-- Opening Marker --
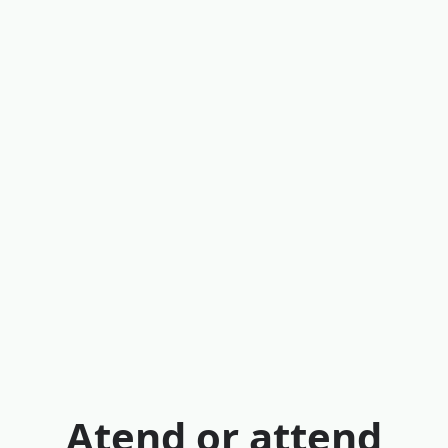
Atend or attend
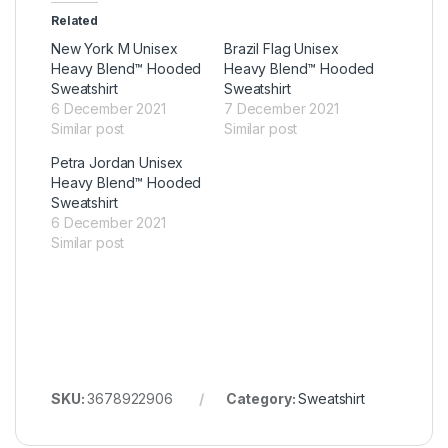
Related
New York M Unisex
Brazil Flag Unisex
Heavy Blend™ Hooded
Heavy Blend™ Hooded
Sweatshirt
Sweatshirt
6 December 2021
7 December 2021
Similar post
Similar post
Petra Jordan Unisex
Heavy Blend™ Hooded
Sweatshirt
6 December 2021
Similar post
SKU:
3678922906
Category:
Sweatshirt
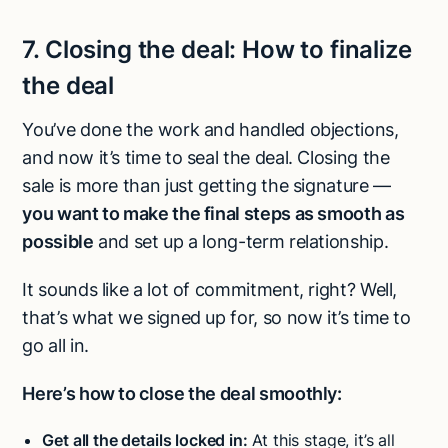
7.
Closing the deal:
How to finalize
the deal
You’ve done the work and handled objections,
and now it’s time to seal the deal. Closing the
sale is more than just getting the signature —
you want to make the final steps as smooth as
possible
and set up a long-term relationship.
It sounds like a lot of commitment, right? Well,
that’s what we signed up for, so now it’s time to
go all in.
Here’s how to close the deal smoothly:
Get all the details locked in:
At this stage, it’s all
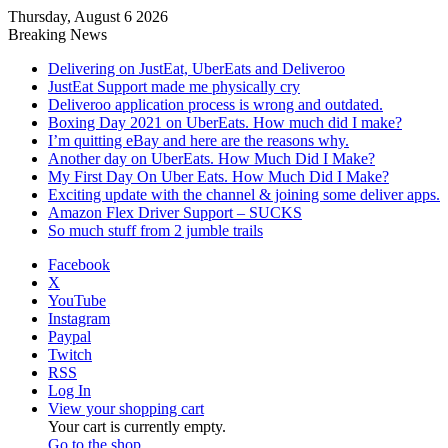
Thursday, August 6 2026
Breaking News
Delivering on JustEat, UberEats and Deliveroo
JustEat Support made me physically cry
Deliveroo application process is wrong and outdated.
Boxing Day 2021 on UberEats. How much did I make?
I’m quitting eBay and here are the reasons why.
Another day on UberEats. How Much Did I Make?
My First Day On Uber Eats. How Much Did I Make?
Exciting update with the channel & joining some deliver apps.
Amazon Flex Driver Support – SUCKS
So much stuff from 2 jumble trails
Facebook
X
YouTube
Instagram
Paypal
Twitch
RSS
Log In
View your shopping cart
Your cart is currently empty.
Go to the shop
-- Closing Marker --
Restate the data word for word while omitting each picture.

■ **COMPLETED EXERCISE**
Atend or attend
Related
New York M Unisex
Brazil Flag Unisex
Heavy Blend™ Hooded
Heavy Blend™ Hooded
Sweatshirt
Sweatshirt
6 December 2021
7 December 2021
Similar post
Similar post
Petra Jordan Unisex
Heavy Blend™ Hooded
Sweatshirt
6 December 2021
Similar post
SKU:
3678922906
Category:
Sweatshirt
7.
Closing the deal:
How to finalize
the deal
You’ve done the work and handled objections,
and now it’s time to seal the deal. Closing the
sale is more than just getting the signature —
you want to make the final steps as smooth as
possible
and set up a long-term relationship.
It sounds like a lot of commitment, right? Well,
that’s what we signed up for, so now it’s time to
go all in.
Here’s how to close the deal smoothly:
Get all the details locked in:
At this stage, it’s all
Thursday, August 6 2026
Breaking News
Delivering on JustEat, UberEats and Deliveroo
JustEat Support made me physically cry
Deliveroo application process is wrong and outdated.
Boxing Day 2021 on UberEats. How much did I make?
I’m quitting eBay and here are the reasons why.
Another day on UberEats. How Much Did I Make?
My First Day On Uber Eats. How Much Did I Make?
Exciting update with the channel & joining some deliver apps.
Amazon Flex Driver Support – SUCKS
So much stuff from 2 jumble trails
Facebook
X
YouTube
Instagram
Paypal
Twitch
RSS
Log In
View your shopping cart
Your cart is currently empty.
Go to the shop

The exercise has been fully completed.